Trabzon'dan geçen İpek Yolu'nun bir kolu olan tarihi Bayburt kervan yolu güzergahında yıllardır ayakta duran han, halk arasında "Eyüp'ün Hanı" olarak biliniyor.
Geçmişte yolcuların ve hayvanlarının her türlü ihtiyacını karşılamalarına yönelik hizmet veren han, günümüzde dinlenme tesisi olarak kullanılıyor.
İçerisindeki tarihi çeşmesi, kemer şeklindeki taştan yapılmış ocağı ve odun ateşinde demlenen çayıyla misafirlerine kapılarını açan han, yöre halkının yanı sıra güzergahı kullanan yolculardan ilgi görüyor.
Bölgede 1000 rakımlı zirvedeki han, ziyaretçilerine çaylarını yudumlarken Trabzon ve Rize'nin eşsiz manzaralarını görme imkanı sunuyor.
"Bu hanın ismini duyan, bölgede yaşayıp görmeyen yoktur"
Misafirler için yılın dört mevsimi kapıları açık olan hanın 55 yıllık işletmecilerinden Mustafa Keskin, tarihi hanın yıllardır ayakta durduğunu söyledi.
Hanın eskiden çok kalabalık günler geçirdiğini anlatan Keskin, "İnsanlar buraya atlarıyla ya da yürüyerek geliyordu. Burada da mecburi dinlenmek amaçlı kalıyordu. Şimdi yol geçince, arabalar kullanılmaya başlayınca hanların da eski değeri kalmadı." ifadesini kullandı.
Keskin, rahmetli babası Hurşit Keskin'in de 55 yıl hanı ayakta tutmak için hizmet verdiğini anlatarak, "Babam özverili ve sabırlı şekilde burayı yürütmeye çalıştı. Burası da bugüne kadar o sayede ayakta kaldı." diye konuştu.
Tarihi hanın günümüzde de ilgi gördüğünü vurgulayan Keskin, "Bu hanın ismini duyan, bölgede yaşayıp görmeyen yoktur. Çocuk da olsa merak edip geliyorlar. 200 senedir ayakta kaldığı için merak ediliyor. Bayağı bir ilgi çekiyor. İsmini duyan mutlaka geliyor." dedi.
"Çayımızı eski bakır kazanda odun ateşiyle yapıyoruz"
Keskin, tarihi handa gelen misafirlere odun ateşinde çay ikram ettiklerini belirterek, sözlerini şöyle sürdürdü:
"Çayımız bölgenin en değerli çaylarından. Çayımızı eski bakır kazanda odun ateşiyle yapıyoruz. Eski odun ocağımız da var. Onu yakıyoruz. Manzaramız zaten güzel. Bir taraftan Rize, bir taraftan Trabzon'un çoğu yerini görebiliyoruz. 1000 rakımdayız."
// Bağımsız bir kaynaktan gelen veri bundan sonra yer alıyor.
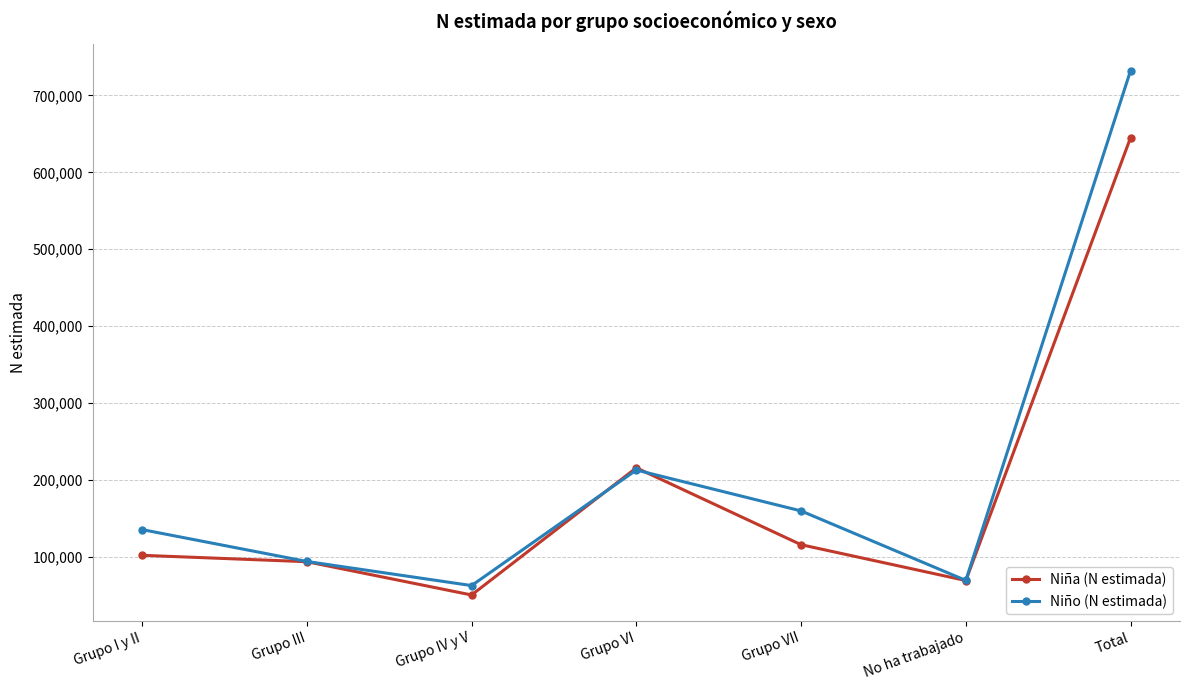

At how many categories does at least one series exceed 724219?

1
İnsanların ilgisinin kendilerini mutlu ettiğini dile getiren Keskin, "İnsanlar burayı koruduğumuz, yaşattığımız için bize çok güzel gözle bakıyor. Biz de alıştık. Çok hoşumuza gidiyor. İşimizi zevkle yapıyoruz. Buralara ulaşım olduğu sürece, yaz kış demeden hanımızı açık tutuyor, ocağımızı tüttürüyoruz." dedi.
"Tarihi özellikleri hiç bozulmadı, eskiden nasılsa şimdi de öyle"
Hanı geçmişte de kullanan misafirlerden 63 yaşındaki Bayram Turan da devamlı hana gelip çay içtiğini söyledi.
Hanın mazisinin çok eskilere dayandığını kaydeden Turan, "1979'larda burada 60 at saymıştım. Tarihi çok eskidir. Yaylaya insanlar hep buradan giderdi. O zaman araba yolu yoktu. Atlarla arkamızda yükleri taşırdık. Of'tan arkamızdaki yüklerle gelir, burada akşam yatardık. Sabahtan da yola devam ederdik. O zaman şartlar çok zordu." ifadesini kullandı.
Turan, hanın ayakta kalmasının sevindirici olduğunu belirterek, "Şu anda burası dinlenme amaçlı hizmet veriyor. Günümüzde hala korunuyor. Tarihi özellikleri hiç bozulmadı, eskiden nasılsa şimdi de öyle." diye konuştu.
Rahmi Turan ise hanın tarihi dokusunun günümüzde de korunmasının sevindirici olduğunu ifade ederek, yoldan geçerken dinlenme amacıyla sürekli hanı ziyaret ettiğini söyledi.